Hey everyone! I'm looking for some guidance on setting up a conditional access policy that requires devices to be registered in order for users to log in. The catch is, we have a few shared devices that are registered to specific users, and I want to exclude these from the policy so that everyone can still access them without issues.
The problem I'm facing is that if a non-registered user tries to sign into one of these Windows devices, the 365 sign-in tokens they receive aren't enriched with the necessary info they need.
To give you some more context:
1. These devices are Active Directory (AD)-joined but since the sign-in token shows the user's AD SID and not the Device SID, it complicates the process.

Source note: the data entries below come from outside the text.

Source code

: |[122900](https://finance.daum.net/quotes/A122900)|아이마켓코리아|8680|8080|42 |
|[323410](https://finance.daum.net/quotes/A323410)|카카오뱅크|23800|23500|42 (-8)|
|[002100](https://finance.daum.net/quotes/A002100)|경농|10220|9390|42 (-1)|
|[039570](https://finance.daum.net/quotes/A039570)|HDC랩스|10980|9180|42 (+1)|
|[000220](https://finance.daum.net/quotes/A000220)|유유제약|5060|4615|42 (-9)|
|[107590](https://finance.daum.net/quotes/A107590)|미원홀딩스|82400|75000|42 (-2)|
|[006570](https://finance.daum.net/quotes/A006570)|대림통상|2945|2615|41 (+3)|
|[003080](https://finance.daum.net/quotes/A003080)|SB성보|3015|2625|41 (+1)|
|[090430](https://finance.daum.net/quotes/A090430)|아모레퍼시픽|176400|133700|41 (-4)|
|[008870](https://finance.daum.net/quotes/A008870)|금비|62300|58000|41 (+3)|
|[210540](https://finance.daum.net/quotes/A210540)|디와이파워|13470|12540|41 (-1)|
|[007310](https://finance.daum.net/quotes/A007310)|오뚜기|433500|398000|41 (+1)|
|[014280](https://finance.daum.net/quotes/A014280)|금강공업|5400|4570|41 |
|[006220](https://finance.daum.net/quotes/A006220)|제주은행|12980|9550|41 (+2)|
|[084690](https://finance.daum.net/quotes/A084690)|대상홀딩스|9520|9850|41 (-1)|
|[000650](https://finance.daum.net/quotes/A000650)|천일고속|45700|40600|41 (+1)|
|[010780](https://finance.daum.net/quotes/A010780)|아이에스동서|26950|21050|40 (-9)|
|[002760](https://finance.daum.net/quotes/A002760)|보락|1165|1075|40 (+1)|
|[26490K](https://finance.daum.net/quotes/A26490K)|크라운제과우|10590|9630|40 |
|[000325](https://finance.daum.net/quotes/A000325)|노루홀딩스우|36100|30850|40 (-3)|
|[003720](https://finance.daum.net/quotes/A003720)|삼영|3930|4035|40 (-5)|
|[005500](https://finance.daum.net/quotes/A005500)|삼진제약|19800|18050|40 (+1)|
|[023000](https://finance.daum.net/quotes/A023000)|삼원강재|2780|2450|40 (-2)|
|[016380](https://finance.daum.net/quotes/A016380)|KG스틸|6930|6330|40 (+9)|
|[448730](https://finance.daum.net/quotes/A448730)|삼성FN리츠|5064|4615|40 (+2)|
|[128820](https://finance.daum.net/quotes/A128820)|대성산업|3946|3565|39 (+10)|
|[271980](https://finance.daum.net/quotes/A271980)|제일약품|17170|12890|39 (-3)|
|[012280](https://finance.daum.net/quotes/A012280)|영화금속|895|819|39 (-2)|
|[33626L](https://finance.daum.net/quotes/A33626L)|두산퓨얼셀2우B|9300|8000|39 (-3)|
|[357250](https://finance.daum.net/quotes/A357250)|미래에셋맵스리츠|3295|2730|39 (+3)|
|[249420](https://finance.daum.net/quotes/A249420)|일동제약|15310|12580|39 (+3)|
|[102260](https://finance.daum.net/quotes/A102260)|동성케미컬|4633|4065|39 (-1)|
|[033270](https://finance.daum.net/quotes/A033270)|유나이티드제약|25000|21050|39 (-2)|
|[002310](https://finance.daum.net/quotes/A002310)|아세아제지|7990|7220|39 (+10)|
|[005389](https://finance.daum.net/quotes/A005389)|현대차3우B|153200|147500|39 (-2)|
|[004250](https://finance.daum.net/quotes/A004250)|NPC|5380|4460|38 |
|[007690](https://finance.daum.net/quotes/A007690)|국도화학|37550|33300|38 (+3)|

2. The device filtering parameters I'm looking at all seem to require that token enrichment available to registered users. Thus, a non-registered user only has a fingerprint entry available, which doesn't let me filter by hardware ID despite them being identical across registrations on that device.
3. Even though the devices are AD-joined, we aren't doing hybrid joins currently, and I'm unsure why this is the case. It's rumored there's a mismatch with the domain setup that prevents us from doing so.
Any thoughts on how I can tackle this? I'm also exploring whether enrolling them in Intune is feasible without needing a license for every user, since I've heard those tokens are scoped by computer instead of user. Looking forward to your insights!
1 Answer
If you can resolve your hybrid join issues, it could simplify this whole situation. Without hybrid joins, your options are pretty limited for excluding devices in Conditional Access. It's usually just a matter of a few clicks in the Connect setup to get that hybrid join working right. In the long run, that could save you a lot of headaches!
Totally agree! Fixing that hybrid issue would make life much easier. But it's a shame you have directives against it. Sometimes these domain mismatches can be a real nightmare.